Contextics

USPTO App: Simplifing the Long Tail of Search Queries (0070100795)


« 5 October 2007 | No Replies »

United States Patent Application: 0070100795

The second (and most valuable perhaps) of three major inventions I made and patented while at Yahoo! Research.

All three are based on a form of collaborative filtering of search result url’s, using modified search engine similarity metrics, and the same’s inverted index techniques for performance. This solves the tail quey rewrite problem - mapping extremely rare “tail” search queries into more common, (and more importantly bidded), search queries. The Search Engine then displays ads applied to these keywords. Experiments showed very high levels of coverage.

A simple explanation: Most rewrite systems have used either orthographic (spell checking) solutions, or thesaurus-term-based (eg auto = car = automolbile) solutions (or in practice a statistically-based mix of these). This is fairly effective, however, it fails horribly for reasonably simple problems. For example - a user types: “Marius De Vries” - say what? (my very reaction in fact). However - if you look at the url result set and compare it to the top N million search phrases, then it becomes very quickly obvious, this guy was the Musical Director of Moulin Rouge, and the best search term rewrite is “Moulin Rouge” (and suggesting displaying ads for the CD or Movie).
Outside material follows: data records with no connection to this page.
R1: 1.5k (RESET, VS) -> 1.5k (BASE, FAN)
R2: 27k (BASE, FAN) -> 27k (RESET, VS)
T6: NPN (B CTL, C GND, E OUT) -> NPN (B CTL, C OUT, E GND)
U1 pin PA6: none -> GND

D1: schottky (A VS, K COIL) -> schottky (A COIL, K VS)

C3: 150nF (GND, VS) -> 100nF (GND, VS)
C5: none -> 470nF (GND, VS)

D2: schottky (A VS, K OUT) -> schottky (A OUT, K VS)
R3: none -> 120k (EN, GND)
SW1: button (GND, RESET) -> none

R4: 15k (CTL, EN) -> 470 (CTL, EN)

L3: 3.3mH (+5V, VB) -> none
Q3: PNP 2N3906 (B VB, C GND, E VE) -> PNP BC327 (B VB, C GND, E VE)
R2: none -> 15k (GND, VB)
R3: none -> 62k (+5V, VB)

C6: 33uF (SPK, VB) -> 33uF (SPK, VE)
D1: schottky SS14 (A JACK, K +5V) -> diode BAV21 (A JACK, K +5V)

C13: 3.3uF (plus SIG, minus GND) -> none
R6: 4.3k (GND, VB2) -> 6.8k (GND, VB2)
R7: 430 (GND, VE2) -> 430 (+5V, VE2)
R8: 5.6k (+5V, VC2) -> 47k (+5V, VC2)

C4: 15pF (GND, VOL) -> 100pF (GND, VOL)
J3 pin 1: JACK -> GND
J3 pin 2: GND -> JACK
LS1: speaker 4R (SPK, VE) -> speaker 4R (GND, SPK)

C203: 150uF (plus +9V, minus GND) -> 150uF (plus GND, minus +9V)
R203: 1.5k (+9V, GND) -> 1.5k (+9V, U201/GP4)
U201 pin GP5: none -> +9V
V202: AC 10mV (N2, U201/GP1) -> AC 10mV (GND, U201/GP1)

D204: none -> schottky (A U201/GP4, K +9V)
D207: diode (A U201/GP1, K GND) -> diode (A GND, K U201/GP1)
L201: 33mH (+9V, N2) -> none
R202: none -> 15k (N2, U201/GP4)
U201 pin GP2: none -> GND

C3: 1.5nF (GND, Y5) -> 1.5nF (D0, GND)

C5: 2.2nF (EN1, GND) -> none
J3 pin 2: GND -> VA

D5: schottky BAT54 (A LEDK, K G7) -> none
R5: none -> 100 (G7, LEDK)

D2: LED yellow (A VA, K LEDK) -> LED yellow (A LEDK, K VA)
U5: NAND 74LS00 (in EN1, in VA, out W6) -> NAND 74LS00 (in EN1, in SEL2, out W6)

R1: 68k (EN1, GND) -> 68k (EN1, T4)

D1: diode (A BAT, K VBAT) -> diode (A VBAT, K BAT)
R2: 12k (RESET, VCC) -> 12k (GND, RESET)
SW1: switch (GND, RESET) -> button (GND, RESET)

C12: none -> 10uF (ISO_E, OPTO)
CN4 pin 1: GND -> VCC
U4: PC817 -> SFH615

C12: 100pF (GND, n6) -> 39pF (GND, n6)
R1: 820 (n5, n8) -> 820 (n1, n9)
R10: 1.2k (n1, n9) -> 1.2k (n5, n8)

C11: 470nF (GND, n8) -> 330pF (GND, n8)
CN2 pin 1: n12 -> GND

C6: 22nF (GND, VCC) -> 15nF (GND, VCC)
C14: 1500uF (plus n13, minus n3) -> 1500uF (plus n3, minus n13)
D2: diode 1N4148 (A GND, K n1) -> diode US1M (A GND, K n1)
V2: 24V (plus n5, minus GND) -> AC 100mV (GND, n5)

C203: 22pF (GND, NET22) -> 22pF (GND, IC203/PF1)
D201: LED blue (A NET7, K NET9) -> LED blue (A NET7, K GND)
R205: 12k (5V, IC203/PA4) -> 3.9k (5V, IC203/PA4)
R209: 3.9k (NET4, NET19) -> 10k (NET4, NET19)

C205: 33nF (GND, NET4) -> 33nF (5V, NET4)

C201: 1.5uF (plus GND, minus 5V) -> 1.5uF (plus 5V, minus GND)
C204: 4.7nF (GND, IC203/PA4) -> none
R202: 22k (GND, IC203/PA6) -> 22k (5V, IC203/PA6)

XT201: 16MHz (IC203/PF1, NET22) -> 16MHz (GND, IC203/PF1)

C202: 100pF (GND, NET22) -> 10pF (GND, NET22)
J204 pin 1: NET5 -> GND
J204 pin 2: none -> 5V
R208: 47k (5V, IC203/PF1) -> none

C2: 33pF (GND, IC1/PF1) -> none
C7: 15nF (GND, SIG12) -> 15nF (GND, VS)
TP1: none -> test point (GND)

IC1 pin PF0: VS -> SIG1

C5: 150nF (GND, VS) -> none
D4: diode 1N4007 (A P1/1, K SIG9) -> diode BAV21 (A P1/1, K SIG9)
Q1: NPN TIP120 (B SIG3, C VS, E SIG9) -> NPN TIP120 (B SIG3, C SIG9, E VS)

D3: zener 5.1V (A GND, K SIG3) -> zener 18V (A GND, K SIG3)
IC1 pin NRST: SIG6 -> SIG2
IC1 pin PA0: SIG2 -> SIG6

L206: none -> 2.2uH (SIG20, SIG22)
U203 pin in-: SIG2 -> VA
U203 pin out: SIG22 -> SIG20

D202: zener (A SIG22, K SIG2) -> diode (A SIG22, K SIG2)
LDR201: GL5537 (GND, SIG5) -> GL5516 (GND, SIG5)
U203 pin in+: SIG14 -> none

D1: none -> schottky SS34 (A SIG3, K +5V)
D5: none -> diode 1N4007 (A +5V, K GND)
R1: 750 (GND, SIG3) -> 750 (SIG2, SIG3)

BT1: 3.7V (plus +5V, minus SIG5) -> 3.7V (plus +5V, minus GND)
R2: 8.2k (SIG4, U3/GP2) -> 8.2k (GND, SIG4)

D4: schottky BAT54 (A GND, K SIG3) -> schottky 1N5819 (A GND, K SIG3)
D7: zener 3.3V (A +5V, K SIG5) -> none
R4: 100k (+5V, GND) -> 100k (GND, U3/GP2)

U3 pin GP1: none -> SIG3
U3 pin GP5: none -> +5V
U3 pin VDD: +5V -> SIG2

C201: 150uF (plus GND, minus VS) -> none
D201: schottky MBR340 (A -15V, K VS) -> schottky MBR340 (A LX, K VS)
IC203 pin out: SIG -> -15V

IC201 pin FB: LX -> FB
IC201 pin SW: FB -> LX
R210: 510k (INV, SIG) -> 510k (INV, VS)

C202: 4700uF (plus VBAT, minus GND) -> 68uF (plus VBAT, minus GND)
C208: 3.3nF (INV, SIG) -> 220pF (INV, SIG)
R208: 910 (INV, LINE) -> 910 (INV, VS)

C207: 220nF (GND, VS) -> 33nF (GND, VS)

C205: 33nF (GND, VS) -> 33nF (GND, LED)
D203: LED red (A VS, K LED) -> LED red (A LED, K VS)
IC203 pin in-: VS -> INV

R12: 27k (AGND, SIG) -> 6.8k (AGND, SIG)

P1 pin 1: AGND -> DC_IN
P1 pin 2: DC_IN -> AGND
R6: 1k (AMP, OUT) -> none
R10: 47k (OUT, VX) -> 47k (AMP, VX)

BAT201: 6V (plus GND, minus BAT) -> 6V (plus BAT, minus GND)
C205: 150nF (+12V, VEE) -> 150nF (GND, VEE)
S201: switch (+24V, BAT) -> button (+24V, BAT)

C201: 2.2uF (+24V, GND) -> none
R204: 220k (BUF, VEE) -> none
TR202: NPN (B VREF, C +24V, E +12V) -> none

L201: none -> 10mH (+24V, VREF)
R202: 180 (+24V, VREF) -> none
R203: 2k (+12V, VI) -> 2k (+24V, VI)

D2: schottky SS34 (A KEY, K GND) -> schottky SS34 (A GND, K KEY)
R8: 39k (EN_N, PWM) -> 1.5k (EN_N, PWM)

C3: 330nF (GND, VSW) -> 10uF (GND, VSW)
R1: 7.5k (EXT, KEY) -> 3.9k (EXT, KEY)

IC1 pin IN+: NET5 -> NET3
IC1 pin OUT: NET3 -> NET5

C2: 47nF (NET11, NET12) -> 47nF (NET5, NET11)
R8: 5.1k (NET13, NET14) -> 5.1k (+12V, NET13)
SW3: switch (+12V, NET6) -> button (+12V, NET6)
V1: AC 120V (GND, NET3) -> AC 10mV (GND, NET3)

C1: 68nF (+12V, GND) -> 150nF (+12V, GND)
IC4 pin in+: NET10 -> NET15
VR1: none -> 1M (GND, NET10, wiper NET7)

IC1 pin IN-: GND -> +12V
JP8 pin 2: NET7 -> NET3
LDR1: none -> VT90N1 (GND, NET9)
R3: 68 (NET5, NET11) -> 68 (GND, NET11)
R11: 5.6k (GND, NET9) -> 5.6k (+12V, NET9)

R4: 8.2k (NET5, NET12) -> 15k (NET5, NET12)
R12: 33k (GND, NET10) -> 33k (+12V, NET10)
A relatively recent paper from Google tries to prove that this approach has a theoretical flaw. However the proof is based on the total number of concepts in the world approaching infinity. This does not appear to be a reasonable assumption. Certainly a large number of concepts exist — into the Ns of billions (eg each individual person), but from a practical point of view, the amount of “discourse” in a search engine is relatively finite, and our technique provides a way to map 10000s of different ways of talking about a thing to a small set of terms that are MOST used for talking about it.